Work to complete:
• A. In the commentary on Telangana below, echo the part that opens with the words containing "The UPA’s blundering" and closes with "fill the vacuum.".
• B. Summarize the commentary on Telangana below in two sentences.
** Exercise passage follows **
The UPA’s blundering over Telangana has not been put to critical scrutiny by the Delhi-based media, thus denying the issue the national coverage that it has long merited. If the blundering over Telangana and the mess in Andhra Pradesh was a glaring example of a culture of poor accountability within the Congress, paradoxically it is also a reflection on the BJP’s inability to fill the vacuum.

Since 2009 the stark reality for the BJP has been its failure to break new ground. Karnataka was the last new State that the BJP added to its kitty and has since been its only foray to the south. This inability to break new ground assumes acute significance given that the BJP has already peaked in most of its traditional strongholds with the exception of Rajasthan and Maharashtra. With a recovery in its former stronghold Uttar Pradesh far from certain, the BJP needs to take a hard look at why its future electoral footprint at best makes it look like a super regional party.

In a competitive bipolar polity a political blunder of the magnitude in Andhra Pradesh should have been a slam dunk opportunity for the BJP to resurrect itself. A party that sees itself as the natural alternative to the Congress should have been at the forefront in brokering a consensus in Andhra Pradesh given the prevailing environment of anarchy.

Unlike every other major political party that faces an existential factional feud over this issue, the BJP was in the unique position of being able to marshal public opinion on both sides of the Telangana debate.

With the TRS’s dishonorable conduct robbing what was a legitimate cause of all its moral sheen, and the conduct of some crony capitalist politicians from the rest of Andhra Pradesh vitiating the atmosphere, there has been an acute need for pan-Andhra leadership. The game of political one-upmanship that has been played out in Andhra Pradesh over Telangana has resulted in what should have been merely an administrative separation of regions assuming meaningless emotional overtones provoking and rationalising violence.

Despite this environment creating an opportunity for someone to stand tall and influence the debate on both sides within Andhra Pradesh, the BJP did not attempt any ground-breaking interventions.
** End of Exercise passage **
** Information supplied follows **
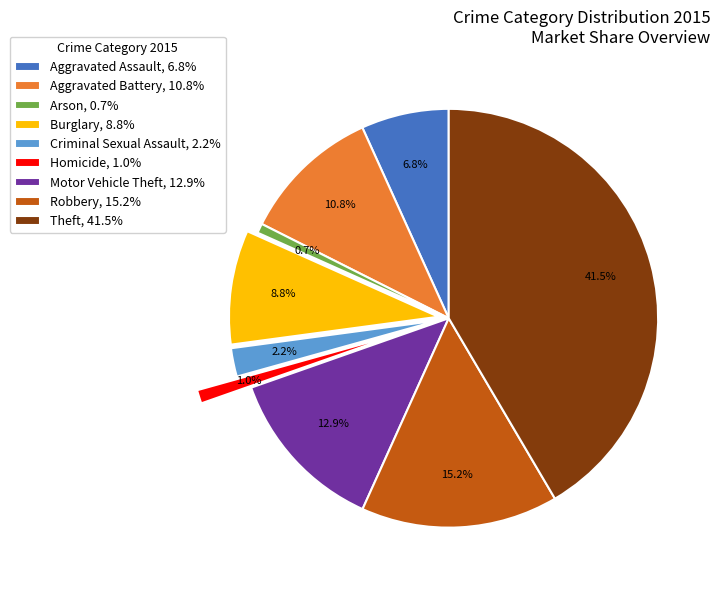

Is it true that Homicide is 1% of the pie?

True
** End of Information supplied **
Numbered responses:
• A.
The UPA’s blundering over Telangana has not been put to critical scrutiny by the Delhi-based media, thus denying the issue the national coverage that it has long merited. If the blundering over Telangana and the mess in Andhra Pradesh was a glaring example of a culture of poor accountability within the Congress, paradoxically it is also a reflection on the BJP’s inability to fill the vacuum.

• B. The UPA's blundering over Telangana, which the Delhi-based media has not critically scrutinized, reflects poor accountability within the Congress and also the BJP's inability to fill the vacuum, since the BJP has failed to break new ground since 2009. Although the mess in Andhra Pradesh gave the BJP, uniquely able to marshal public opinion on both sides of the debate, a chance to broker a consensus, it did not attempt any ground-breaking interventions.